Stored items:
========================
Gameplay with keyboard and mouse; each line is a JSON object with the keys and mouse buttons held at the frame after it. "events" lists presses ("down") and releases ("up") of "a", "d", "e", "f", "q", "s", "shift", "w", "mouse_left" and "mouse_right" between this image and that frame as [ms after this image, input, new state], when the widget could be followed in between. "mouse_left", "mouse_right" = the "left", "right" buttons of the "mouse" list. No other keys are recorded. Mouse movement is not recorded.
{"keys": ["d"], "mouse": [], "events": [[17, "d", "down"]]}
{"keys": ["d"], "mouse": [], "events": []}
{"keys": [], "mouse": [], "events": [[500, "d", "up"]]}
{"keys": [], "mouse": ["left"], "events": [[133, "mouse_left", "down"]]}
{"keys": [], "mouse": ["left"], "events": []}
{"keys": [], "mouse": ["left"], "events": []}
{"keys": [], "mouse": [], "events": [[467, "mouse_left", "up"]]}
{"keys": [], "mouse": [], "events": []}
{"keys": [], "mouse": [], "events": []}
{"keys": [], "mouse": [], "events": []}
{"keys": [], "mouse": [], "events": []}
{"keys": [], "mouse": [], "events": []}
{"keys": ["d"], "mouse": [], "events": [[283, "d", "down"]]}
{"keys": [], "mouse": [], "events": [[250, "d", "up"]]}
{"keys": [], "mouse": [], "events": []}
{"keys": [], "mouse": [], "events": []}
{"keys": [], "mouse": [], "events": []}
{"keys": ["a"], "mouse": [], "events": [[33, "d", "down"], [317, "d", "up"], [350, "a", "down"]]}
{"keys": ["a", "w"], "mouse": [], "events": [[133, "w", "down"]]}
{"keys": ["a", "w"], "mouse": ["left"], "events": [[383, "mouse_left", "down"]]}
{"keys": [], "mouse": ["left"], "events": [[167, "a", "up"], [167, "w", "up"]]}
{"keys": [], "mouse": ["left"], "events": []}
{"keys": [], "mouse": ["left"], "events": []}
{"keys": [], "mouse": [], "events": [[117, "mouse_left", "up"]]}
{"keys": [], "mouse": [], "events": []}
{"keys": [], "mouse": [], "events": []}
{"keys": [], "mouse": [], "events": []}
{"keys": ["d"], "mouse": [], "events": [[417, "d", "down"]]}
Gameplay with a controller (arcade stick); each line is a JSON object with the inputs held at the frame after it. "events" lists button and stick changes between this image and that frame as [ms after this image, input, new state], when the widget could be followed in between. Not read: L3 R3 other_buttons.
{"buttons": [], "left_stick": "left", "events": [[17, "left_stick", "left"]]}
========================
** Prompt **
Set the records above down again, exactly as they read.

** Solution to this task **
Gameplay with keyboard and mouse; each line is a JSON object with the keys and mouse buttons held at the frame after it. "events" lists presses ("down") and releases ("up") of "a", "d", "e", "f", "q", "s", "shift", "w", "mouse_left" and "mouse_right" between this image and that frame as [ms after this image, input, new state], when the widget could be followed in between. "mouse_left", "mouse_right" = the "left", "right" buttons of the "mouse" list. No other keys are recorded. Mouse movement is not recorded.
{"keys": ["d"], "mouse": [], "events": [[17, "d", "down"]]}
{"keys": ["d"], "mouse": [], "events": []}
{"keys": [], "mouse": [], "events": [[500, "d", "up"]]}
{"keys": [], "mouse": ["left"], "events": [[133, "mouse_left", "down"]]}
{"keys": [], "mouse": ["left"], "events": []}
{"keys": [], "mouse": ["left"], "events": []}
{"keys": [], "mouse": [], "events": [[467, "mouse_left", "up"]]}
{"keys": [], "mouse": [], "events": []}
{"keys": [], "mouse": [], "events": []}
{"keys": [], "mouse": [], "events": []}
{"keys": [], "mouse": [], "events": []}
{"keys": [], "mouse": [], "events": []}
{"keys": ["d"], "mouse": [], "events": [[283, "d", "down"]]}
{"keys": [], "mouse": [], "events": [[250, "d", "up"]]}
{"keys": [], "mouse": [], "events": []}
{"keys": [], "mouse": [], "events": []}
{"keys": [], "mouse": [], "events": []}
{"keys": ["a"], "mouse": [], "events": [[33, "d", "down"], [317, "d", "up"], [350, "a", "down"]]}
{"keys": ["a", "w"], "mouse": [], "events": [[133, "w", "down"]]}
{"keys": ["a", "w"], "mouse": ["left"], "events": [[383, "mouse_left", "down"]]}
{"keys": [], "mouse": ["left"], "events": [[167, "a", "up"], [167, "w", "up"]]}
{"keys": [], "mouse": ["left"], "events": []}
{"keys": [], "mouse": ["left"], "events": []}
{"keys": [], "mouse": [], "events": [[117, "mouse_left", "up"]]}
{"keys": [], "mouse": [], "events": []}
{"keys": [], "mouse": [], "events": []}
{"keys": [], "mouse": [], "events": []}
{"keys": ["d"], "mouse": [], "events": [[417, "d", "down"]]}
Gameplay with a controller (arcade stick); each line is a JSON object with the inputs held at the frame after it. "events" lists button and stick changes between this image and that frame as [ms after this image, input, new state], when the widget could be followed in between. Not read: L3 R3 other_buttons.
{"buttons": [], "left_stick": "left", "events": [[17, "left_stick", "left"]]}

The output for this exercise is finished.